- _Exercise prompt_
Reproduce every record below exactly, with the pictures left out.

[Stored data]

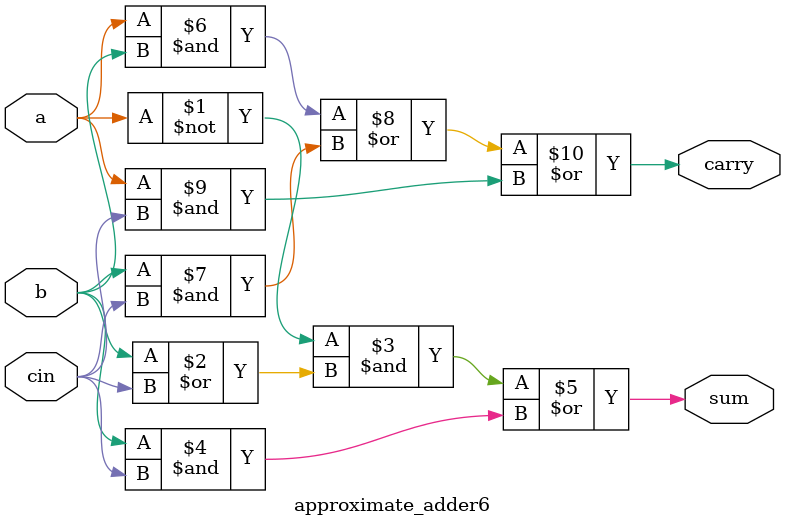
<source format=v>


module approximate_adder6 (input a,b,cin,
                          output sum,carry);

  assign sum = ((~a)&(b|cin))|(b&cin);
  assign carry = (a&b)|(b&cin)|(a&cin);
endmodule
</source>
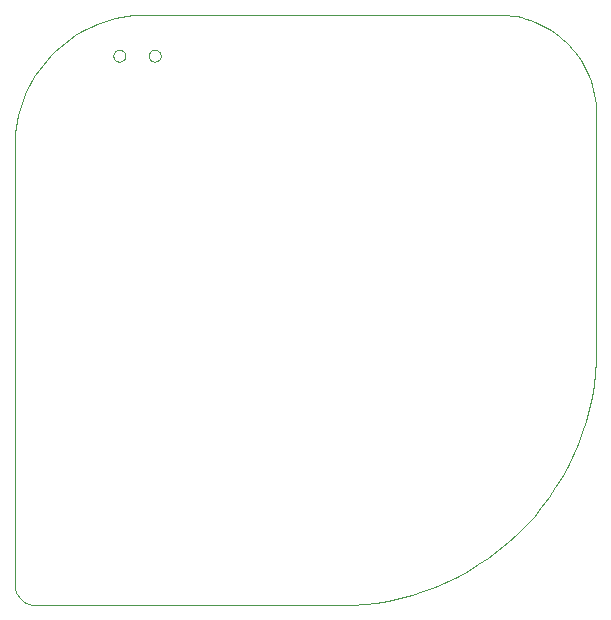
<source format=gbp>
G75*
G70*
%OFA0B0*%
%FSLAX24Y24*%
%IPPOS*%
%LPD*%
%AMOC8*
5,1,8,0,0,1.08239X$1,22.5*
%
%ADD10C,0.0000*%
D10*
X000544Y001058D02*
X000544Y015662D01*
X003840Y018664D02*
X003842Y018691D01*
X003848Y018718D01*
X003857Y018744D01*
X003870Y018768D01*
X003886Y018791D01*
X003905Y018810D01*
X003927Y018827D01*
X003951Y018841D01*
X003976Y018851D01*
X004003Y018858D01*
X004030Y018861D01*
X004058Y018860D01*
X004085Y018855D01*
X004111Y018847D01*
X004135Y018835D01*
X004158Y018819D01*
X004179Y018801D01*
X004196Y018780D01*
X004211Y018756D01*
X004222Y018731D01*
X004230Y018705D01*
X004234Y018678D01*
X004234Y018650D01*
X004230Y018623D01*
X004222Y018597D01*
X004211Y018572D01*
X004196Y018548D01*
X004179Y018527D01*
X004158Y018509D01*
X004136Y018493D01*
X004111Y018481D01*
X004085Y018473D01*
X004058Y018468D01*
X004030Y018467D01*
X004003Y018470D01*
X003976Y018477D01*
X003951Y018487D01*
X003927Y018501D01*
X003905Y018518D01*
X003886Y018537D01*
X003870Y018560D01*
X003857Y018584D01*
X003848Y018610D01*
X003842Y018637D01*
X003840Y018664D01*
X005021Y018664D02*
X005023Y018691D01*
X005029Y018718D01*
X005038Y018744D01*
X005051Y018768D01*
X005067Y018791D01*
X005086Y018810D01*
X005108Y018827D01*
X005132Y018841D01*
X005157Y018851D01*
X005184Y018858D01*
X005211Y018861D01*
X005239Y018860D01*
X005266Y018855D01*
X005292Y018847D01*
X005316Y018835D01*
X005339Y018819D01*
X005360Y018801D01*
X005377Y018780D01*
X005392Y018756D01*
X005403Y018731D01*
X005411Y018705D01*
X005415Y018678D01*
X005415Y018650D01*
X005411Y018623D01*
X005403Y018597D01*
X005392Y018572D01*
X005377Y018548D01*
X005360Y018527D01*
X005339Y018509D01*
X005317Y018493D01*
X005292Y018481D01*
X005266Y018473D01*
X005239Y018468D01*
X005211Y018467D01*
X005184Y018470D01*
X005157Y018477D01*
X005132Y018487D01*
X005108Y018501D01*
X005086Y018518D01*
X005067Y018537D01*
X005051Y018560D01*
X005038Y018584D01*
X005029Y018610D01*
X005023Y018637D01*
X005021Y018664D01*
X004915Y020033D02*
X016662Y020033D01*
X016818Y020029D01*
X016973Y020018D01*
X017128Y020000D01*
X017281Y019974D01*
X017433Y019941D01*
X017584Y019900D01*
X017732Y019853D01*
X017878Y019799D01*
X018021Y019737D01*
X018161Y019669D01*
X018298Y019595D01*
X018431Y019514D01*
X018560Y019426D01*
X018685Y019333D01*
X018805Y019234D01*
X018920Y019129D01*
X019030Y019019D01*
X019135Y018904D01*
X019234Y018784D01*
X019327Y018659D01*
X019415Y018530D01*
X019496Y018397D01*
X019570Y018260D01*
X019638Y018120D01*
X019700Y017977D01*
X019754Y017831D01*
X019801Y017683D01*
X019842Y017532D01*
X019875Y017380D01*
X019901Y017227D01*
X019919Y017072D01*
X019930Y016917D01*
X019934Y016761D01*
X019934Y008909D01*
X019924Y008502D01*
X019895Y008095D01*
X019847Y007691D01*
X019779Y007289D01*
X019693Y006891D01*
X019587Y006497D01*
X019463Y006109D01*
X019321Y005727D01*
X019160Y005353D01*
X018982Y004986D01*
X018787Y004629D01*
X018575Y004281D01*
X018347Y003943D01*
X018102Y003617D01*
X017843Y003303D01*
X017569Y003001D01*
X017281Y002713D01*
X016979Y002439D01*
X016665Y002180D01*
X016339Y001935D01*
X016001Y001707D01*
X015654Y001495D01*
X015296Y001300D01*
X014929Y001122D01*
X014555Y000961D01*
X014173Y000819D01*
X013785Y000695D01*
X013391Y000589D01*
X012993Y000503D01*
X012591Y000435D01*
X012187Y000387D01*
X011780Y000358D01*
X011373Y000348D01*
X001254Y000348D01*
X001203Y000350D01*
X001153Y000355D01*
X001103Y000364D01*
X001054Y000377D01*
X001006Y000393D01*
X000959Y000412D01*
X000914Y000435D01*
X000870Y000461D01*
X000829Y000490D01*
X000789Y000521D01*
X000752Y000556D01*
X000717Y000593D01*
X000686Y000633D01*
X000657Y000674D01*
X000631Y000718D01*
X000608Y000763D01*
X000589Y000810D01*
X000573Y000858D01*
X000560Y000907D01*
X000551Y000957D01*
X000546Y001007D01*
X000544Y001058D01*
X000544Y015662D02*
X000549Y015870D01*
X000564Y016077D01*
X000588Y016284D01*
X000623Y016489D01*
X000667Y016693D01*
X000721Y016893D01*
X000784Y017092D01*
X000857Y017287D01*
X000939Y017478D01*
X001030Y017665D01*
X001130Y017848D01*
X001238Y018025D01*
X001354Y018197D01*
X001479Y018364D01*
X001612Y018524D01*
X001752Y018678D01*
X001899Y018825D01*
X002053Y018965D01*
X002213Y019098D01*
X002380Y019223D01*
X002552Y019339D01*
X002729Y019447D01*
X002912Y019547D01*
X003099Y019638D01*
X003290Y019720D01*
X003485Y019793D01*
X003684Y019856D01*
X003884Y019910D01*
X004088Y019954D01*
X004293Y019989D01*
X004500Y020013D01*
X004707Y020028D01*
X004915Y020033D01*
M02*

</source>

[/Stored data]

- _Result of this task_
<source format=v>


module approximate_adder6 (input a,b,cin,
                          output sum,carry);

  assign sum = ((~a)&(b|cin))|(b&cin);
  assign carry = (a&b)|(b&cin)|(a&cin);
endmodule
</source>
<source format=gbp>
G75*
G70*
%OFA0B0*%
%FSLAX24Y24*%
%IPPOS*%
%LPD*%
%AMOC8*
5,1,8,0,0,1.08239X$1,22.5*
%
%ADD10C,0.0000*%
D10*
X000544Y001058D02*
X000544Y015662D01*
X003840Y018664D02*
X003842Y018691D01*
X003848Y018718D01*
X003857Y018744D01*
X003870Y018768D01*
X003886Y018791D01*
X003905Y018810D01*
X003927Y018827D01*
X003951Y018841D01*
X003976Y018851D01*
X004003Y018858D01*
X004030Y018861D01*
X004058Y018860D01*
X004085Y018855D01*
X004111Y018847D01*
X004135Y018835D01*
X004158Y018819D01*
X004179Y018801D01*
X004196Y018780D01*
X004211Y018756D01*
X004222Y018731D01*
X004230Y018705D01*
X004234Y018678D01*
X004234Y018650D01*
X004230Y018623D01*
X004222Y018597D01*
X004211Y018572D01*
X004196Y018548D01*
X004179Y018527D01*
X004158Y018509D01*
X004136Y018493D01*
X004111Y018481D01*
X004085Y018473D01*
X004058Y018468D01*
X004030Y018467D01*
X004003Y018470D01*
X003976Y018477D01*
X003951Y018487D01*
X003927Y018501D01*
X003905Y018518D01*
X003886Y018537D01*
X003870Y018560D01*
X003857Y018584D01*
X003848Y018610D01*
X003842Y018637D01*
X003840Y018664D01*
X005021Y018664D02*
X005023Y018691D01*
X005029Y018718D01*
X005038Y018744D01*
X005051Y018768D01*
X005067Y018791D01*
X005086Y018810D01*
X005108Y018827D01*
X005132Y018841D01*
X005157Y018851D01*
X005184Y018858D01*
X005211Y018861D01*
X005239Y018860D01*
X005266Y018855D01*
X005292Y018847D01*
X005316Y018835D01*
X005339Y018819D01*
X005360Y018801D01*
X005377Y018780D01*
X005392Y018756D01*
X005403Y018731D01*
X005411Y018705D01*
X005415Y018678D01*
X005415Y018650D01*
X005411Y018623D01*
X005403Y018597D01*
X005392Y018572D01*
X005377Y018548D01*
X005360Y018527D01*
X005339Y018509D01*
X005317Y018493D01*
X005292Y018481D01*
X005266Y018473D01*
X005239Y018468D01*
X005211Y018467D01*
X005184Y018470D01*
X005157Y018477D01*
X005132Y018487D01*
X005108Y018501D01*
X005086Y018518D01*
X005067Y018537D01*
X005051Y018560D01*
X005038Y018584D01*
X005029Y018610D01*
X005023Y018637D01*
X005021Y018664D01*
X004915Y020033D02*
X016662Y020033D01*
X016818Y020029D01*
X016973Y020018D01*
X017128Y020000D01*
X017281Y019974D01*
X017433Y019941D01*
X017584Y019900D01*
X017732Y019853D01*
X017878Y019799D01*
X018021Y019737D01*
X018161Y019669D01*
X018298Y019595D01*
X018431Y019514D01*
X018560Y019426D01*
X018685Y019333D01*
X018805Y019234D01*
X018920Y019129D01*
X019030Y019019D01*
X019135Y018904D01*
X019234Y018784D01*
X019327Y018659D01*
X019415Y018530D01*
X019496Y018397D01*
X019570Y018260D01*
X019638Y018120D01*
X019700Y017977D01*
X019754Y017831D01*
X019801Y017683D01*
X019842Y017532D01*
X019875Y017380D01*
X019901Y017227D01*
X019919Y017072D01*
X019930Y016917D01*
X019934Y016761D01*
X019934Y008909D01*
X019924Y008502D01*
X019895Y008095D01*
X019847Y007691D01*
X019779Y007289D01*
X019693Y006891D01*
X019587Y006497D01*
X019463Y006109D01*
X019321Y005727D01*
X019160Y005353D01*
X018982Y004986D01*
X018787Y004629D01*
X018575Y004281D01*
X018347Y003943D01*
X018102Y003617D01*
X017843Y003303D01*
X017569Y003001D01*
X017281Y002713D01*
X016979Y002439D01*
X016665Y002180D01*
X016339Y001935D01*
X016001Y001707D01*
X015654Y001495D01*
X015296Y001300D01*
X014929Y001122D01*
X014555Y000961D01*
X014173Y000819D01*
X013785Y000695D01*
X013391Y000589D01*
X012993Y000503D01*
X012591Y000435D01*
X012187Y000387D01*
X011780Y000358D01*
X011373Y000348D01*
X001254Y000348D01*
X001203Y000350D01*
X001153Y000355D01*
X001103Y000364D01*
X001054Y000377D01*
X001006Y000393D01*
X000959Y000412D01*
X000914Y000435D01*
X000870Y000461D01*
X000829Y000490D01*
X000789Y000521D01*
X000752Y000556D01*
X000717Y000593D01*
X000686Y000633D01*
X000657Y000674D01*
X000631Y000718D01*
X000608Y000763D01*
X000589Y000810D01*
X000573Y000858D01*
X000560Y000907D01*
X000551Y000957D01*
X000546Y001007D01*
X000544Y001058D01*
X000544Y015662D02*
X000549Y015870D01*
X000564Y016077D01*
X000588Y016284D01*
X000623Y016489D01*
X000667Y016693D01*
X000721Y016893D01*
X000784Y017092D01*
X000857Y017287D01*
X000939Y017478D01*
X001030Y017665D01*
X001130Y017848D01*
X001238Y018025D01*
X001354Y018197D01*
X001479Y018364D01*
X001612Y018524D01*
X001752Y018678D01*
X001899Y018825D01*
X002053Y018965D01*
X002213Y019098D01*
X002380Y019223D01*
X002552Y019339D01*
X002729Y019447D01*
X002912Y019547D01*
X003099Y019638D01*
X003290Y019720D01*
X003485Y019793D01*
X003684Y019856D01*
X003884Y019910D01*
X004088Y019954D01*
X004293Y019989D01*
X004500Y020013D01*
X004707Y020028D01*
X004915Y020033D01*
M02*

</source>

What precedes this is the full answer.